Bookplanet: poems for kids

WELL VERSED -- by DWIGHT GARNER

Who is this country's most successful anthologizer of poetry? Is it David Lehman, series editor of the "Best American Poetry" books? Or how about Garrison Keillor, editor of "Good Poems" and "Good Poems for Hard Times"?

More likely, it's Caroline Kennedy. Her book "The Best-Loved Poems of Jacqueline Kennedy Onassis" was a hardcover best seller for 15 weeks in 2001 and 2002. Now she's back with "A Family of Poems: My Favorite Poetry for Children," and it's another best-seller.

Kennedy's selections, from the Bible to Wordsworth to Seamus Heaney, are terrific, as are the watercolor illustrations by Jon J. Muth. As it happens, Kennedy's book isn't the only children's poetry anthology selling well - there's also "Poetry Speaks to Children," edited by Elise Paschen, co-founder of Poetry in Motion, the program that puts poetry in subways and buses. "Poetry Speaks to Children" comes with a cool bonus: a CD of many of its poems read by their original authors - including Robert Frost intoning "Stopping by Woods on a Snowy Evening" and Carl Sandburg reading "On a Flimmering Floom You Shall Ride."

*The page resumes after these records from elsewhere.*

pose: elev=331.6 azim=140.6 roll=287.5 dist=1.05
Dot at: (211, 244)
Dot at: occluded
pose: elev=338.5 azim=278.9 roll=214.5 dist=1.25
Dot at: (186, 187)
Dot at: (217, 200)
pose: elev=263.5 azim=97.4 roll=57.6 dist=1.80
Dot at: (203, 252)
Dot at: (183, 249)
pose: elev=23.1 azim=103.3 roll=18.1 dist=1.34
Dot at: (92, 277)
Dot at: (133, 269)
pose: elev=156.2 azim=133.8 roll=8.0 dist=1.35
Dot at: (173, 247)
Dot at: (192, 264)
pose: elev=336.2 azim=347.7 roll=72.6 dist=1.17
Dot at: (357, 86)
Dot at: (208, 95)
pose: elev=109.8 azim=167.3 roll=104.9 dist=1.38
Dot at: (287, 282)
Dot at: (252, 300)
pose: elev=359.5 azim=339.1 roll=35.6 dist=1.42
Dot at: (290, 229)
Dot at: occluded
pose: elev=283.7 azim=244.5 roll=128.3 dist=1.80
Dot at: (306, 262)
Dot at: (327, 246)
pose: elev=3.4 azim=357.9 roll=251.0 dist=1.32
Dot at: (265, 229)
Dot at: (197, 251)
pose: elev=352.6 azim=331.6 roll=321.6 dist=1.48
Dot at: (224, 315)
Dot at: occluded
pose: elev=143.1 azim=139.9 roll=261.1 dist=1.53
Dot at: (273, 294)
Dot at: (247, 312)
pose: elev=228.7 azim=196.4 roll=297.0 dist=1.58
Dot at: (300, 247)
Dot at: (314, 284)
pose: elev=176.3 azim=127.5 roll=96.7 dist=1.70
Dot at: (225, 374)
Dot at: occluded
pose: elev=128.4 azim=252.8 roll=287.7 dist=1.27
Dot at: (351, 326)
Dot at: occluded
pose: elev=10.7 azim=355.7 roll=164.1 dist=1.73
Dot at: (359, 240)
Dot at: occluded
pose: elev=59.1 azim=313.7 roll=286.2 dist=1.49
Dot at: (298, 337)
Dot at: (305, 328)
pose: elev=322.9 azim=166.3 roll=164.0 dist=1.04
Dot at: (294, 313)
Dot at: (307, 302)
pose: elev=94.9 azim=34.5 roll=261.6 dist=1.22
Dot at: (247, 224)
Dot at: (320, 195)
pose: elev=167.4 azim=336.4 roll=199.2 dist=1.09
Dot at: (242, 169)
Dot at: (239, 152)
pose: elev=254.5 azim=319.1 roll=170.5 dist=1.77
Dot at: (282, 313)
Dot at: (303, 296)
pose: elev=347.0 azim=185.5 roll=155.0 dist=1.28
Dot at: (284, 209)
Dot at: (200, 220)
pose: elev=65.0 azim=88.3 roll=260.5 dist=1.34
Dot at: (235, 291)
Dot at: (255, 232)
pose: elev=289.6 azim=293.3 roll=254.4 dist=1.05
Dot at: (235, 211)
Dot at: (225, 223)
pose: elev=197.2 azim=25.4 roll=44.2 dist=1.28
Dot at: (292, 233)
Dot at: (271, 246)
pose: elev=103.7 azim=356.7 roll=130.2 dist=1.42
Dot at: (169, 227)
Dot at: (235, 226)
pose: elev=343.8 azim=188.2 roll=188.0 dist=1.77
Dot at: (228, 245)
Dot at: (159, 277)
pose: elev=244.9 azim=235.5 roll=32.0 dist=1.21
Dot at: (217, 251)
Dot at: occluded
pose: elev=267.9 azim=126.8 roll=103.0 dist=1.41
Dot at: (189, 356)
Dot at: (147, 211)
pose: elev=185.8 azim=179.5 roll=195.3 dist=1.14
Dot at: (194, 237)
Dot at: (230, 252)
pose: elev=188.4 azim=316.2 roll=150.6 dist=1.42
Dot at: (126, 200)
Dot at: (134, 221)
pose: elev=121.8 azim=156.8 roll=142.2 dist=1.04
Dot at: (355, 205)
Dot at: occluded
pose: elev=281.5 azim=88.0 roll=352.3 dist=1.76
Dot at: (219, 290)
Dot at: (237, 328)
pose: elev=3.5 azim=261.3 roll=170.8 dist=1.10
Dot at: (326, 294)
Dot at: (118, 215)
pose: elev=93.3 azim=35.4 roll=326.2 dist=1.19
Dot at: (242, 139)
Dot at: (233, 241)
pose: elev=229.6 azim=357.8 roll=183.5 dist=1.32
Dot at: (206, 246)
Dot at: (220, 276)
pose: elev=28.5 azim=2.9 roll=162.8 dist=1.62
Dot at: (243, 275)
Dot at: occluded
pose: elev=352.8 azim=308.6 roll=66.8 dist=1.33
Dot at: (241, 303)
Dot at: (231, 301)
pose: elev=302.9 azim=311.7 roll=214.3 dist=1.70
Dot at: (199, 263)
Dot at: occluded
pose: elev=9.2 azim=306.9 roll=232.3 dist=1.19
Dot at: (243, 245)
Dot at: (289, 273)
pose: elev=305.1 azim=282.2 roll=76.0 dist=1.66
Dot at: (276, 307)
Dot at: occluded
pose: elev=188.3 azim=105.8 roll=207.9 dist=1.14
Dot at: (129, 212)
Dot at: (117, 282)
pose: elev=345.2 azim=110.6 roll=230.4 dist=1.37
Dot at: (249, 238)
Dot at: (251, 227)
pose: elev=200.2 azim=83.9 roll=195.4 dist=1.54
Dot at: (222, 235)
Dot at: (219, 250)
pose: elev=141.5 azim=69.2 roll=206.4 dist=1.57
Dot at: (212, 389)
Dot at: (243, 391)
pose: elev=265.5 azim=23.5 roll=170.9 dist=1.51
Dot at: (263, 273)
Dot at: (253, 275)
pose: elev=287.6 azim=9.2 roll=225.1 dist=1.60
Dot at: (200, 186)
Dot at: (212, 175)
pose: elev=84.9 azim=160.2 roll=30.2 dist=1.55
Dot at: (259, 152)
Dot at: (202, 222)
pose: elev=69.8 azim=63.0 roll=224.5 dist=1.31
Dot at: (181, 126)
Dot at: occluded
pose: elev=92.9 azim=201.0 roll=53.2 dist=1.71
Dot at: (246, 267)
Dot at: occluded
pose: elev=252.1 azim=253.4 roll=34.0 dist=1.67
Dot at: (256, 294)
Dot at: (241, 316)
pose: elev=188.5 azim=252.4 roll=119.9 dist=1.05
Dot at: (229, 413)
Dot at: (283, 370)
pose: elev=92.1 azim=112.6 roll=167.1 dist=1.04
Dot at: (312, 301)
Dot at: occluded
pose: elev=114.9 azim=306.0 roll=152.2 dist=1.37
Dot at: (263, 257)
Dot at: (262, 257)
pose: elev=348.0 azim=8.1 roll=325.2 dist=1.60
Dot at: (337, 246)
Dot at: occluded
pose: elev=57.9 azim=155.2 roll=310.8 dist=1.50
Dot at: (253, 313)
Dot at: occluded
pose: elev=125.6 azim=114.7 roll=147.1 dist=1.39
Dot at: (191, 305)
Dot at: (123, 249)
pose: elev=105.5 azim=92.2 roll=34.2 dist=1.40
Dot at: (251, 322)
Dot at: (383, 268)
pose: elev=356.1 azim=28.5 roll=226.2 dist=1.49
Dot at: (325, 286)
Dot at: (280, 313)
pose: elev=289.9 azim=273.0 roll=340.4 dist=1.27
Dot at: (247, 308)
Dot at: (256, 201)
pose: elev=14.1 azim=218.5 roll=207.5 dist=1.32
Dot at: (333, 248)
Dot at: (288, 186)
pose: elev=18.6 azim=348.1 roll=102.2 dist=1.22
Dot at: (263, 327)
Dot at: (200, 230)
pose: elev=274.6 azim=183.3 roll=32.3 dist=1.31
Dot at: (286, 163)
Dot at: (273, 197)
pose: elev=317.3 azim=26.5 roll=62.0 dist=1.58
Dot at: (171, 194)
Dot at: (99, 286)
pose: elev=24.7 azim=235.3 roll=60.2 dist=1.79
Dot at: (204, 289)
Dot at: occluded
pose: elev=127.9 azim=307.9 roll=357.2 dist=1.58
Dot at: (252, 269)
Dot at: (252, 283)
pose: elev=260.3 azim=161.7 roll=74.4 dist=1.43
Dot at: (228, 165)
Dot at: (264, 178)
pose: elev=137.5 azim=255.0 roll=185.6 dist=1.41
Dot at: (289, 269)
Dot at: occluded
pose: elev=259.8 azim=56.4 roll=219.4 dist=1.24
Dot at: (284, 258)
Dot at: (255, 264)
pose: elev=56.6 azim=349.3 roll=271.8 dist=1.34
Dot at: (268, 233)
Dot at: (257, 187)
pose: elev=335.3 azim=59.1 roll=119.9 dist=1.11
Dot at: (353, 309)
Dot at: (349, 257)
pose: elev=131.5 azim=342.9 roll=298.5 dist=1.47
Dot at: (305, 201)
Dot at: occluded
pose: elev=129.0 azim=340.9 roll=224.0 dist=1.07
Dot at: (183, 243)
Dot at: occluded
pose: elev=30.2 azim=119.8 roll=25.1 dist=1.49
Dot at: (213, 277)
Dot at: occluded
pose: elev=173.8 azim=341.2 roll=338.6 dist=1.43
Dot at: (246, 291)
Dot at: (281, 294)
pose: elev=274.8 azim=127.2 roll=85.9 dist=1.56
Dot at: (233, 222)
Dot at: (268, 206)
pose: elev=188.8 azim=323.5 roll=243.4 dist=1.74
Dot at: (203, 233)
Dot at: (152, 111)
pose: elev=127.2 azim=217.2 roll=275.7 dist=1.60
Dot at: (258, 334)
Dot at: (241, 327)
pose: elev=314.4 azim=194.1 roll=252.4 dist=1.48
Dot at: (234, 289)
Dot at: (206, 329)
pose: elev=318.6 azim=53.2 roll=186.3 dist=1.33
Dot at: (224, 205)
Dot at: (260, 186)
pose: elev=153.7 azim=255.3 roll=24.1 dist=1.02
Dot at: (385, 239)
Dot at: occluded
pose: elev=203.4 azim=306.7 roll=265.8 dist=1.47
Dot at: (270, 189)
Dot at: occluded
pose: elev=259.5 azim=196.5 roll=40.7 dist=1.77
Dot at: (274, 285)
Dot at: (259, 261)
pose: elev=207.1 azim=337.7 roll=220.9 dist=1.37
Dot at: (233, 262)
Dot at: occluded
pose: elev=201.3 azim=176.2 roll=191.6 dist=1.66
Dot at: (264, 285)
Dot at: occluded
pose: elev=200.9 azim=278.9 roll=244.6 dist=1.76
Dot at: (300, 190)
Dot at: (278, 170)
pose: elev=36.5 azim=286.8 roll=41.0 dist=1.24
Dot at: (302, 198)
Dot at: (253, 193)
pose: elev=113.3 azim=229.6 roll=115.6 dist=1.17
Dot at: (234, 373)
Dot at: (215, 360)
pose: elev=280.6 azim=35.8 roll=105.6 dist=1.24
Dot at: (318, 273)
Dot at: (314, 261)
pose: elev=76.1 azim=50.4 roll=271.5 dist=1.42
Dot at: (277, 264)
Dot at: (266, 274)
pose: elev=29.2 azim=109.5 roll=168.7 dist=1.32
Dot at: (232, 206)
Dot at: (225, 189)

There's not a lot of overlap between Kennedy's book and Paschen's, but they do share eight poems, which together make up a kind of meta-anthology. Those poems are: "Hurt No Living Thing," by Christina Rossetti, "To P.J." by Sonia Sanchez, "Epigram Engraved on the Collar of a Dog," by Alexander Pope, "The Reason I Like Chocolate," by Nikki Giovanni, "Daddy Fell Into the Pond," by Alfred Noyes, "The Tyger," by William Blake, "Good Hot Dogs," by Sandra Cisneros, and Frost's "Stopping by Woods." Kennedy also prints two pieces from a poet who isn't represented in Paschen's book: her mother, billed simply as Jacqueline Bouvier.